------ Study material

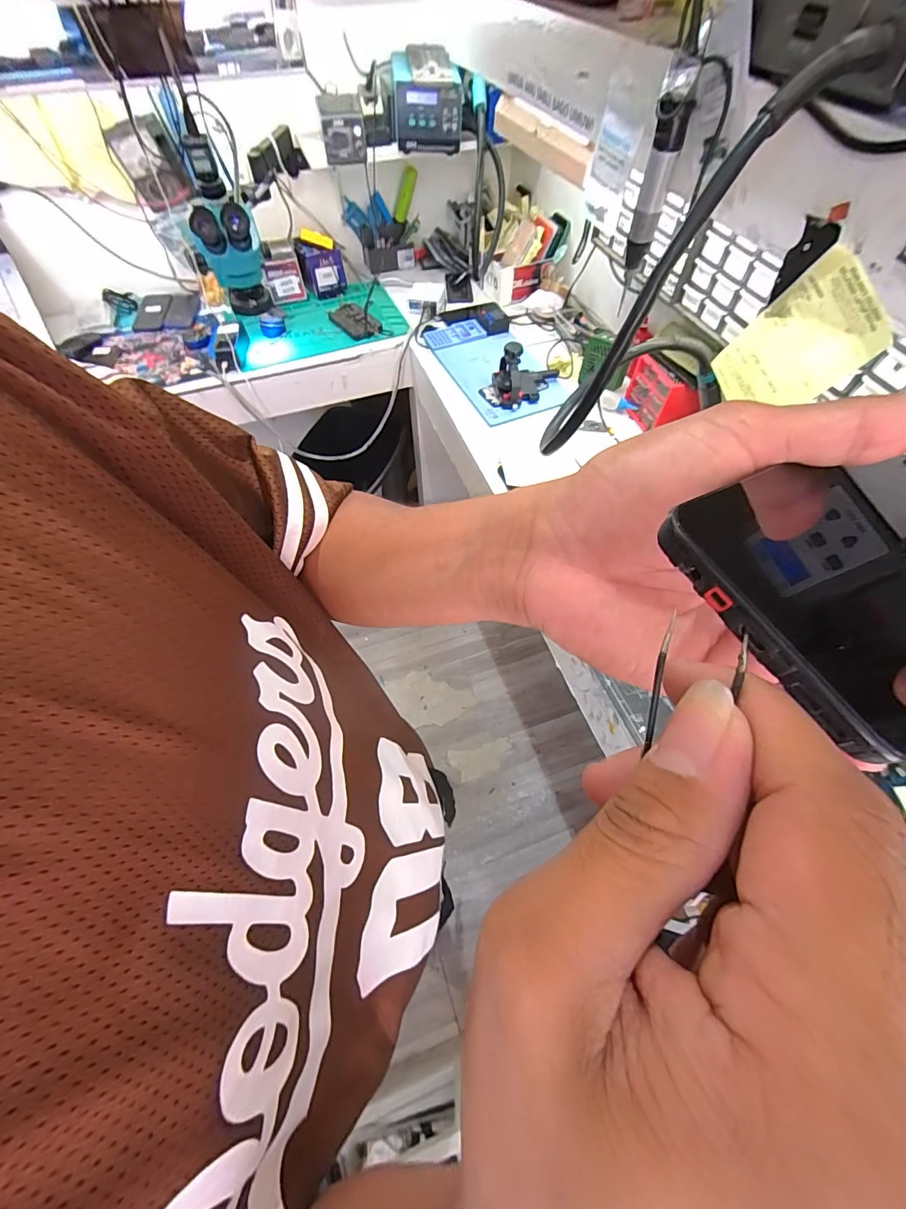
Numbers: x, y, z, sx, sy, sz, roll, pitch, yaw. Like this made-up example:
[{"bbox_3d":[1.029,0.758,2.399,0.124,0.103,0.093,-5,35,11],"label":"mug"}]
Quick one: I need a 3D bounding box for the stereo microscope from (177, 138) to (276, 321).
[{"bbox_3d":[-0.460,-0.725,0.869,0.128,0.267,0.188,-26,63,-14],"label":"stereo microscope"}]

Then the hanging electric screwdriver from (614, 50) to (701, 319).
[{"bbox_3d":[0.224,-0.463,0.494,0.034,0.208,0.034,23,63,13],"label":"hanging electric screwdriver"}]

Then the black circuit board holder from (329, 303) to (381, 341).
[{"bbox_3d":[-0.258,-0.762,1.158,0.094,0.008,0.177,-35,66,-18],"label":"black circuit board holder"}]

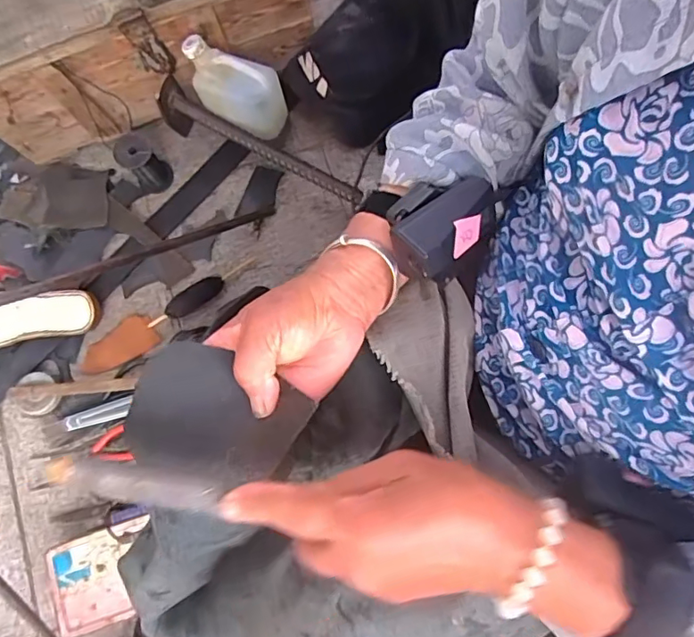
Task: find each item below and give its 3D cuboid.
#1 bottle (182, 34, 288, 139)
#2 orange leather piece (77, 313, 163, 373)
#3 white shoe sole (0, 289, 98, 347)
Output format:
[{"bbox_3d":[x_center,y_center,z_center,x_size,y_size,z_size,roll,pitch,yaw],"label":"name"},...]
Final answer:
[{"bbox_3d":[-0.149,-0.318,0.731,0.145,0.099,0.065,30,58,-11],"label":"bottle"},{"bbox_3d":[-0.346,0.041,0.802,0.122,0.010,0.062,-31,78,-6],"label":"orange leather piece"},{"bbox_3d":[-0.486,-0.003,0.788,0.227,0.025,0.079,-10,112,1],"label":"white shoe sole"}]

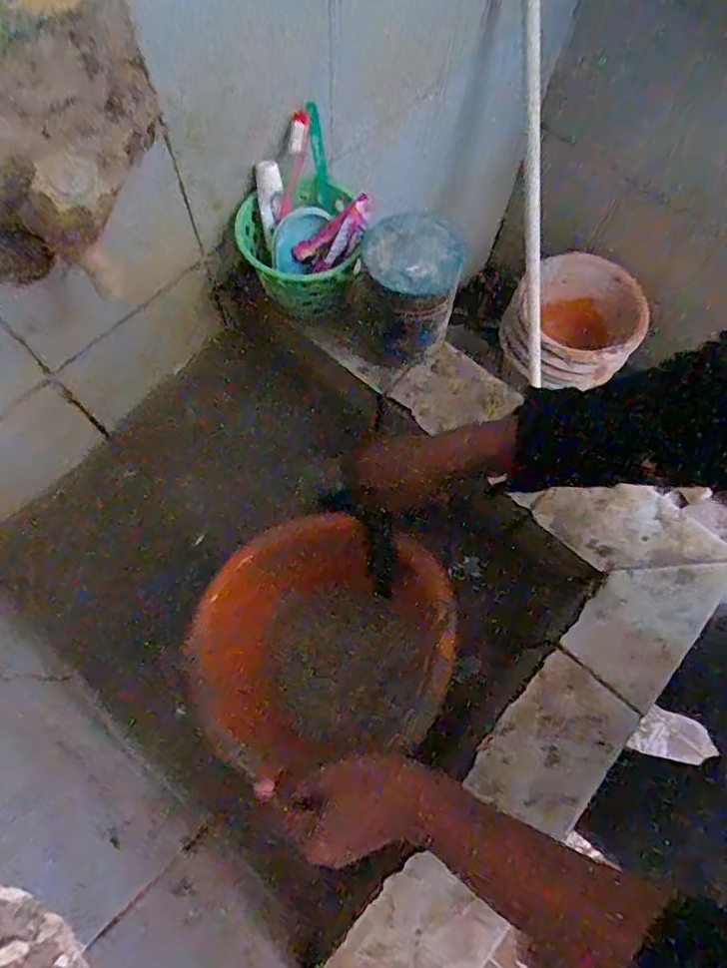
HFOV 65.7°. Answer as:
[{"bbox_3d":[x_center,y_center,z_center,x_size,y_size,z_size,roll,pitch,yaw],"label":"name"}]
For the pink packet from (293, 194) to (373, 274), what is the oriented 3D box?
[{"bbox_3d":[-0.029,-0.257,0.588,0.096,0.032,0.042,-26,62,35],"label":"pink packet"}]

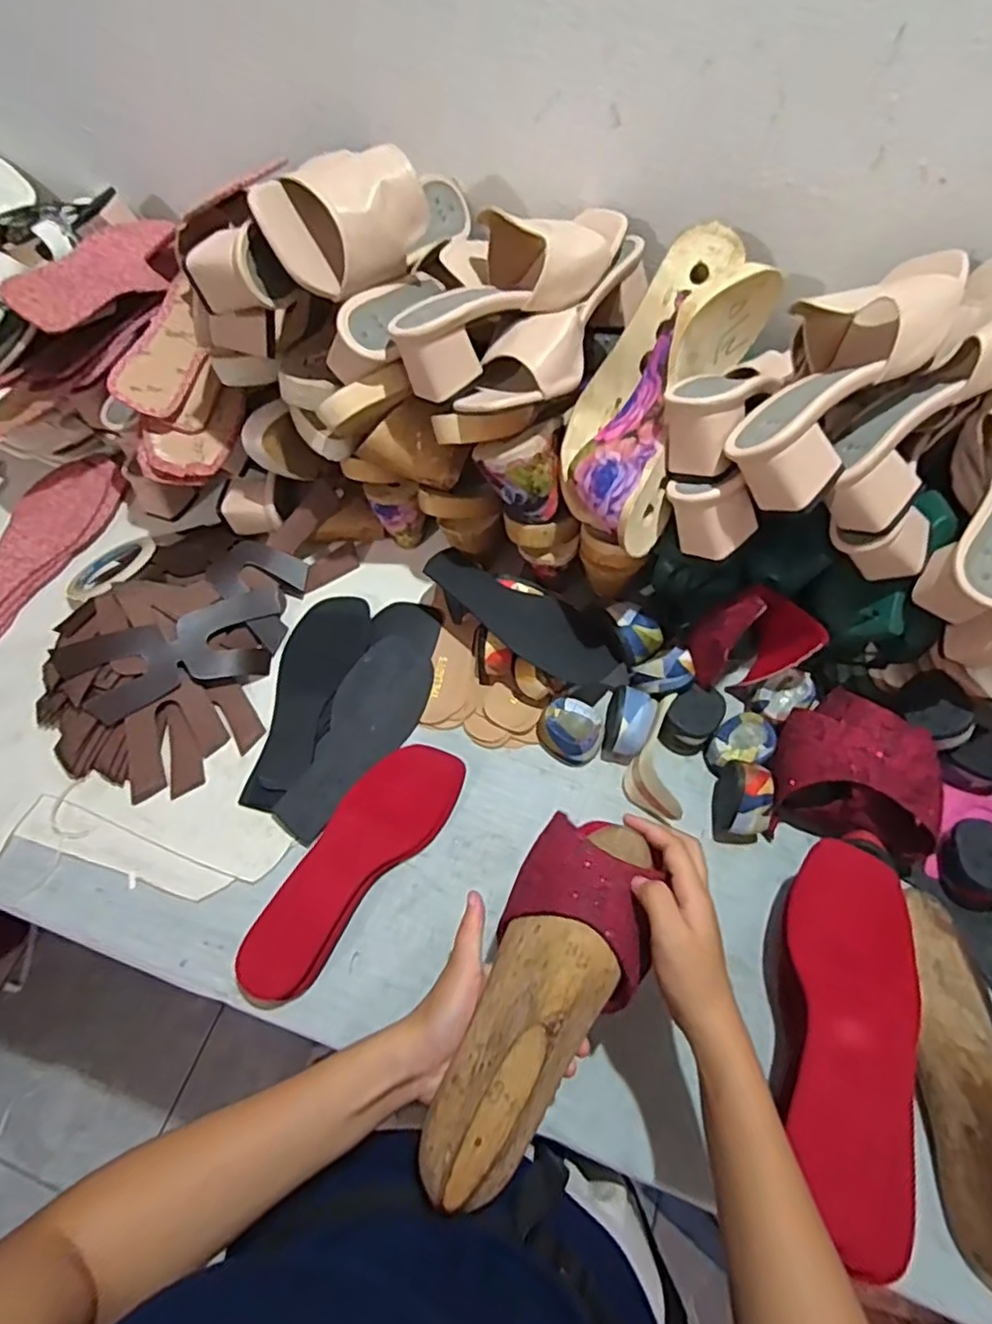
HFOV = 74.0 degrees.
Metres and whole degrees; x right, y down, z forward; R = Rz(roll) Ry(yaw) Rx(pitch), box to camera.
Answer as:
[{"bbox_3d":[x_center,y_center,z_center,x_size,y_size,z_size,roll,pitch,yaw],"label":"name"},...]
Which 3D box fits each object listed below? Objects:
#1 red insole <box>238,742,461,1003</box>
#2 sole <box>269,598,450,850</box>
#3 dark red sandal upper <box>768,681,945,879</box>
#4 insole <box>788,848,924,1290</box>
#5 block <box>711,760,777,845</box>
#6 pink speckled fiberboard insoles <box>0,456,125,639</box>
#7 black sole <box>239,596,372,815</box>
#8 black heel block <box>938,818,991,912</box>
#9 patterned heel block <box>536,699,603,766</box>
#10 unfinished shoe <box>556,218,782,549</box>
[{"bbox_3d":[-0.118,0.171,0.560,0.079,0.038,0.238,28,66,14],"label":"red insole"},{"bbox_3d":[-0.118,0.048,0.629,0.079,0.014,0.254,17,64,9],"label":"sole"},{"bbox_3d":[0.309,0.091,0.567,0.127,0.081,0.131,14,63,8],"label":"dark red sandal upper"},{"bbox_3d":[0.249,0.255,0.452,0.090,0.028,0.245,16,64,9],"label":"insole"},{"bbox_3d":[0.216,0.122,0.573,0.039,0.057,0.060,7,63,4],"label":"block"},{"bbox_3d":[-0.511,-0.115,0.710,0.087,0.019,0.280,19,64,10],"label":"pink speckled fiberboard insoles"},{"bbox_3d":[-0.180,0.032,0.637,0.077,0.011,0.224,7,63,5],"label":"black sole"},{"bbox_3d":[0.399,0.168,0.547,0.054,0.041,0.066,-7,63,-3],"label":"black heel block"},{"bbox_3d":[0.070,0.064,0.619,0.057,0.035,0.049,35,68,17],"label":"patterned heel block"},{"bbox_3d":[0.129,-0.221,0.541,0.121,0.087,0.265,23,87,12],"label":"unfinished shoe"}]

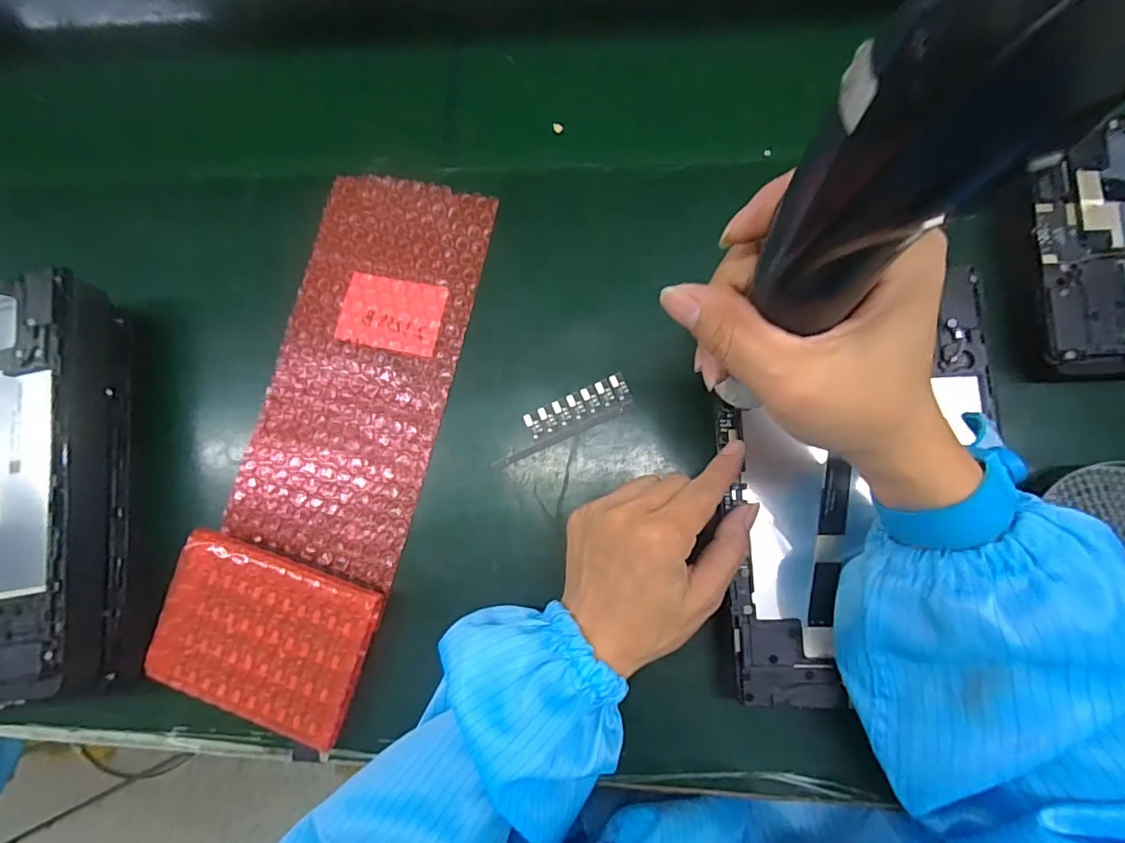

------------

__What is needed__: Print the listing verbatim; no pictures.

__Response box__:
Numbers: x, y, z, sx, sy, sz, roll, pitch, yaw. Like this made-up example:
[{"bbox_3d":[1.029,0.758,2.399,0.124,0.103,0.093,-5,35,11],"label":"mug"}]
Quick one: I need a 3D bounding box for the stereo microscope from (177, 138) to (276, 321).
[{"bbox_3d":[-0.460,-0.725,0.869,0.128,0.267,0.188,-26,63,-14],"label":"stereo microscope"}]

Then the hanging electric screwdriver from (614, 50) to (701, 319).
[{"bbox_3d":[0.224,-0.463,0.494,0.034,0.208,0.034,23,63,13],"label":"hanging electric screwdriver"}]

Then the black circuit board holder from (329, 303) to (381, 341).
[{"bbox_3d":[-0.258,-0.762,1.158,0.094,0.008,0.177,-35,66,-18],"label":"black circuit board holder"}]

Task: find each item below and give its 3D cuboid.
#1 bottle (182, 34, 288, 139)
#2 orange leather piece (77, 313, 163, 373)
#3 white shoe sole (0, 289, 98, 347)
Output format:
[{"bbox_3d":[x_center,y_center,z_center,x_size,y_size,z_size,roll,pitch,yaw],"label":"name"},...]
Final answer:
[{"bbox_3d":[-0.149,-0.318,0.731,0.145,0.099,0.065,30,58,-11],"label":"bottle"},{"bbox_3d":[-0.346,0.041,0.802,0.122,0.010,0.062,-31,78,-6],"label":"orange leather piece"},{"bbox_3d":[-0.486,-0.003,0.788,0.227,0.025,0.079,-10,112,1],"label":"white shoe sole"}]

HFOV 65.7°. Answer as:
[{"bbox_3d":[x_center,y_center,z_center,x_size,y_size,z_size,roll,pitch,yaw],"label":"name"}]
For the pink packet from (293, 194) to (373, 274), what is the oriented 3D box?
[{"bbox_3d":[-0.029,-0.257,0.588,0.096,0.032,0.042,-26,62,35],"label":"pink packet"}]

HFOV = 74.0 degrees.
Metres and whole degrees; x right, y down, z forward; R = Rz(roll) Ry(yaw) Rx(pitch), box to camera.
Answer as:
[{"bbox_3d":[x_center,y_center,z_center,x_size,y_size,z_size,roll,pitch,yaw],"label":"name"},...]
Which 3D box fits each object listed below? Objects:
#1 red insole <box>238,742,461,1003</box>
#2 sole <box>269,598,450,850</box>
#3 dark red sandal upper <box>768,681,945,879</box>
#4 insole <box>788,848,924,1290</box>
#5 block <box>711,760,777,845</box>
#6 pink speckled fiberboard insoles <box>0,456,125,639</box>
#7 black sole <box>239,596,372,815</box>
#8 black heel block <box>938,818,991,912</box>
#9 patterned heel block <box>536,699,603,766</box>
#10 unfinished shoe <box>556,218,782,549</box>
[{"bbox_3d":[-0.118,0.171,0.560,0.079,0.038,0.238,28,66,14],"label":"red insole"},{"bbox_3d":[-0.118,0.048,0.629,0.079,0.014,0.254,17,64,9],"label":"sole"},{"bbox_3d":[0.309,0.091,0.567,0.127,0.081,0.131,14,63,8],"label":"dark red sandal upper"},{"bbox_3d":[0.249,0.255,0.452,0.090,0.028,0.245,16,64,9],"label":"insole"},{"bbox_3d":[0.216,0.122,0.573,0.039,0.057,0.060,7,63,4],"label":"block"},{"bbox_3d":[-0.511,-0.115,0.710,0.087,0.019,0.280,19,64,10],"label":"pink speckled fiberboard insoles"},{"bbox_3d":[-0.180,0.032,0.637,0.077,0.011,0.224,7,63,5],"label":"black sole"},{"bbox_3d":[0.399,0.168,0.547,0.054,0.041,0.066,-7,63,-3],"label":"black heel block"},{"bbox_3d":[0.070,0.064,0.619,0.057,0.035,0.049,35,68,17],"label":"patterned heel block"},{"bbox_3d":[0.129,-0.221,0.541,0.121,0.087,0.265,23,87,12],"label":"unfinished shoe"}]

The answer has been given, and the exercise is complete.